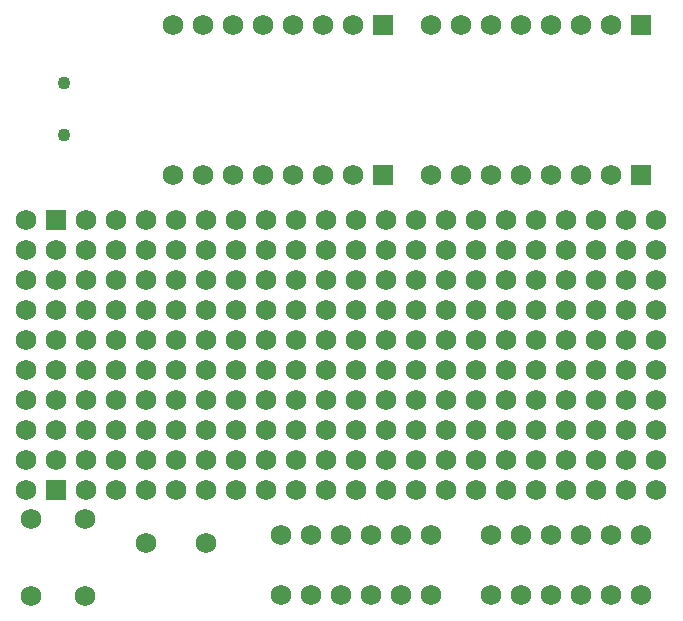
<source format=gbs>
G75*
G70*
%OFA0B0*%
%FSLAX24Y24*%
%IPPOS*%
%LPD*%
%AMOC8*
5,1,8,0,0,1.08239X$1,22.5*
%
%ADD10C,0.0680*%
%ADD11R,0.0680X0.0680*%
%ADD12C,0.0434*%
D10*
X001382Y001524D03*
X003162Y001524D03*
X005222Y003304D03*
X005222Y005054D03*
X006222Y005054D03*
X007222Y005054D03*
X008222Y005054D03*
X009222Y005054D03*
X010222Y005054D03*
X011222Y005054D03*
X012222Y005054D03*
X013222Y005054D03*
X014222Y005054D03*
X015222Y005054D03*
X016222Y005054D03*
X017222Y005054D03*
X018222Y005054D03*
X019222Y005054D03*
X020222Y005054D03*
X021222Y005054D03*
X022222Y005054D03*
X022222Y006054D03*
X021222Y006054D03*
X020222Y006054D03*
X019222Y006054D03*
X018222Y006054D03*
X017222Y006054D03*
X016222Y006054D03*
X015222Y006054D03*
X014222Y006054D03*
X013222Y006054D03*
X012222Y006054D03*
X011222Y006054D03*
X010222Y006054D03*
X009222Y006054D03*
X008222Y006054D03*
X007222Y006054D03*
X006222Y006054D03*
X005222Y006054D03*
X004222Y006054D03*
X004222Y005054D03*
X003222Y005054D03*
X003162Y004084D03*
X001382Y004084D03*
X001222Y005054D03*
X001222Y006054D03*
X002222Y006054D03*
X002222Y007054D03*
X001222Y007054D03*
X001222Y008054D03*
X002222Y008054D03*
X002222Y009054D03*
X001222Y009054D03*
X001222Y010054D03*
X002222Y010054D03*
X002222Y011054D03*
X001222Y011054D03*
X001222Y012054D03*
X002222Y012054D03*
X002222Y013054D03*
X001222Y013054D03*
X001222Y014054D03*
X003222Y014054D03*
X003222Y013054D03*
X003222Y012054D03*
X003222Y011054D03*
X003222Y010054D03*
X003222Y009054D03*
X003222Y008054D03*
X003222Y007054D03*
X003222Y006054D03*
X004222Y007054D03*
X005222Y007054D03*
X006222Y007054D03*
X007222Y007054D03*
X008222Y007054D03*
X009222Y007054D03*
X010222Y007054D03*
X011222Y007054D03*
X012222Y007054D03*
X013222Y007054D03*
X014222Y007054D03*
X015222Y007054D03*
X016222Y007054D03*
X017222Y007054D03*
X018222Y007054D03*
X019222Y007054D03*
X020222Y007054D03*
X021222Y007054D03*
X022222Y007054D03*
X022222Y008054D03*
X021222Y008054D03*
X020222Y008054D03*
X019222Y008054D03*
X018222Y008054D03*
X017222Y008054D03*
X016222Y008054D03*
X015222Y008054D03*
X014222Y008054D03*
X013222Y008054D03*
X012222Y008054D03*
X011222Y008054D03*
X010222Y008054D03*
X009222Y008054D03*
X008222Y008054D03*
X007222Y008054D03*
X006222Y008054D03*
X005222Y008054D03*
X004222Y008054D03*
X004222Y009054D03*
X005222Y009054D03*
X006222Y009054D03*
X007222Y009054D03*
X008222Y009054D03*
X009222Y009054D03*
X010222Y009054D03*
X011222Y009054D03*
X012222Y009054D03*
X013222Y009054D03*
X014222Y009054D03*
X015222Y009054D03*
X016222Y009054D03*
X017222Y009054D03*
X018222Y009054D03*
X019222Y009054D03*
X020222Y009054D03*
X021222Y009054D03*
X022222Y009054D03*
X022222Y010054D03*
X021222Y010054D03*
X020222Y010054D03*
X019222Y010054D03*
X018222Y010054D03*
X017222Y010054D03*
X016222Y010054D03*
X015222Y010054D03*
X014222Y010054D03*
X013222Y010054D03*
X012222Y010054D03*
X011222Y010054D03*
X010222Y010054D03*
X009222Y010054D03*
X008222Y010054D03*
X007222Y010054D03*
X006222Y010054D03*
X005222Y010054D03*
X004222Y010054D03*
X004222Y011054D03*
X005222Y011054D03*
X006222Y011054D03*
X007222Y011054D03*
X008222Y011054D03*
X009222Y011054D03*
X010222Y011054D03*
X011222Y011054D03*
X012222Y011054D03*
X013222Y011054D03*
X014222Y011054D03*
X015222Y011054D03*
X016222Y011054D03*
X017222Y011054D03*
X018222Y011054D03*
X019222Y011054D03*
X020222Y011054D03*
X021222Y011054D03*
X022222Y011054D03*
X022222Y012054D03*
X021222Y012054D03*
X020222Y012054D03*
X019222Y012054D03*
X018222Y012054D03*
X017222Y012054D03*
X016222Y012054D03*
X015222Y012054D03*
X014222Y012054D03*
X013222Y012054D03*
X012222Y012054D03*
X011222Y012054D03*
X010222Y012054D03*
X009222Y012054D03*
X008222Y012054D03*
X007222Y012054D03*
X006222Y012054D03*
X005222Y012054D03*
X004222Y012054D03*
X004222Y013054D03*
X005222Y013054D03*
X006222Y013054D03*
X007222Y013054D03*
X008222Y013054D03*
X009222Y013054D03*
X010222Y013054D03*
X011222Y013054D03*
X012222Y013054D03*
X013222Y013054D03*
X014222Y013054D03*
X015222Y013054D03*
X016222Y013054D03*
X017222Y013054D03*
X018222Y013054D03*
X019222Y013054D03*
X020222Y013054D03*
X021222Y013054D03*
X022222Y013054D03*
X022222Y014054D03*
X021222Y014054D03*
X020222Y014054D03*
X019222Y014054D03*
X018222Y014054D03*
X017222Y014054D03*
X016222Y014054D03*
X015222Y014054D03*
X014222Y014054D03*
X013222Y014054D03*
X012222Y014054D03*
X011222Y014054D03*
X010222Y014054D03*
X009222Y014054D03*
X008222Y014054D03*
X007222Y014054D03*
X006222Y014054D03*
X005222Y014054D03*
X004222Y014054D03*
X006122Y015554D03*
X007122Y015554D03*
X008122Y015554D03*
X009122Y015554D03*
X010122Y015554D03*
X011122Y015554D03*
X012122Y015554D03*
X014722Y015554D03*
X015722Y015554D03*
X016722Y015554D03*
X017722Y015554D03*
X018722Y015554D03*
X019722Y015554D03*
X020722Y015554D03*
X020722Y020554D03*
X019722Y020554D03*
X018722Y020554D03*
X017722Y020554D03*
X016722Y020554D03*
X015722Y020554D03*
X014722Y020554D03*
X012122Y020554D03*
X011122Y020554D03*
X010122Y020554D03*
X009122Y020554D03*
X008122Y020554D03*
X007122Y020554D03*
X006122Y020554D03*
X009722Y003554D03*
X010722Y003554D03*
X011722Y003554D03*
X012722Y003554D03*
X013722Y003554D03*
X014722Y003554D03*
X014722Y001554D03*
X013722Y001554D03*
X012722Y001554D03*
X011722Y001554D03*
X010722Y001554D03*
X009722Y001554D03*
X007222Y003304D03*
X016722Y003554D03*
X017722Y003554D03*
X018722Y003554D03*
X019722Y003554D03*
X020722Y003554D03*
X021722Y003554D03*
X021722Y001554D03*
X020722Y001554D03*
X019722Y001554D03*
X018722Y001554D03*
X017722Y001554D03*
X016722Y001554D03*
D11*
X013122Y015554D03*
X013122Y020554D03*
X021722Y020554D03*
X021722Y015554D03*
X002222Y014054D03*
X002222Y005054D03*
D12*
X002472Y016888D03*
X002472Y018620D03*
M02*

</source>
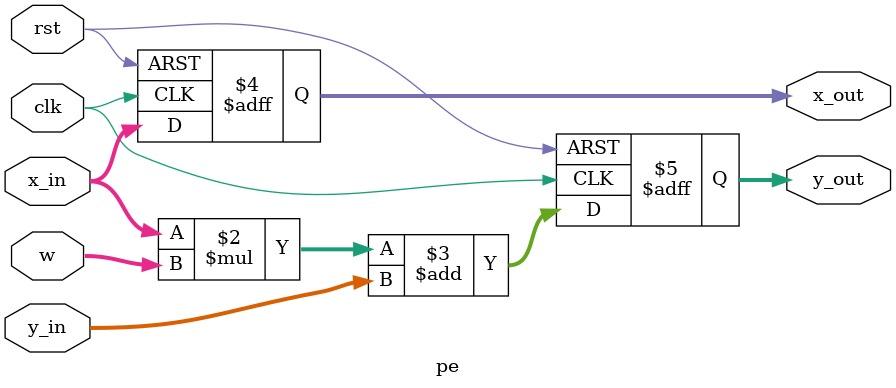
<source format=v>
`timescale 1ns / 1ps

module pe #(
    parameter DATA_WIDTH = 32
) (
    input clk,
    input rst,
    input [DATA_WIDTH-1:0] w,
    input [DATA_WIDTH-1:0] x_in,
    input [DATA_WIDTH-1:0] y_in,
    output reg [DATA_WIDTH-1:0] x_out,
    output reg [DATA_WIDTH-1:0] y_out
);

  always @(posedge clk or posedge rst) begin
    if(rst) begin
      x_out <= 0;
      y_out <= 0;
    end else begin
      x_out <= x_in;
      y_out <= x_in * w + y_in;
    end
  end
endmodule
</source>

^^^^

**What to produce**
Transcribe the entries above exactly, from their first line through the line with "X006222Y005054D03*", and omit all pictures.

**Worked solution**
<source format=gbs>
G75*
G70*
%OFA0B0*%
%FSLAX24Y24*%
%IPPOS*%
%LPD*%
%AMOC8*
5,1,8,0,0,1.08239X$1,22.5*
%
%ADD10C,0.0680*%
%ADD11R,0.0680X0.0680*%
%ADD12C,0.0434*%
D10*
X001382Y001524D03*
X003162Y001524D03*
X005222Y003304D03*
X005222Y005054D03*
X006222Y005054D03*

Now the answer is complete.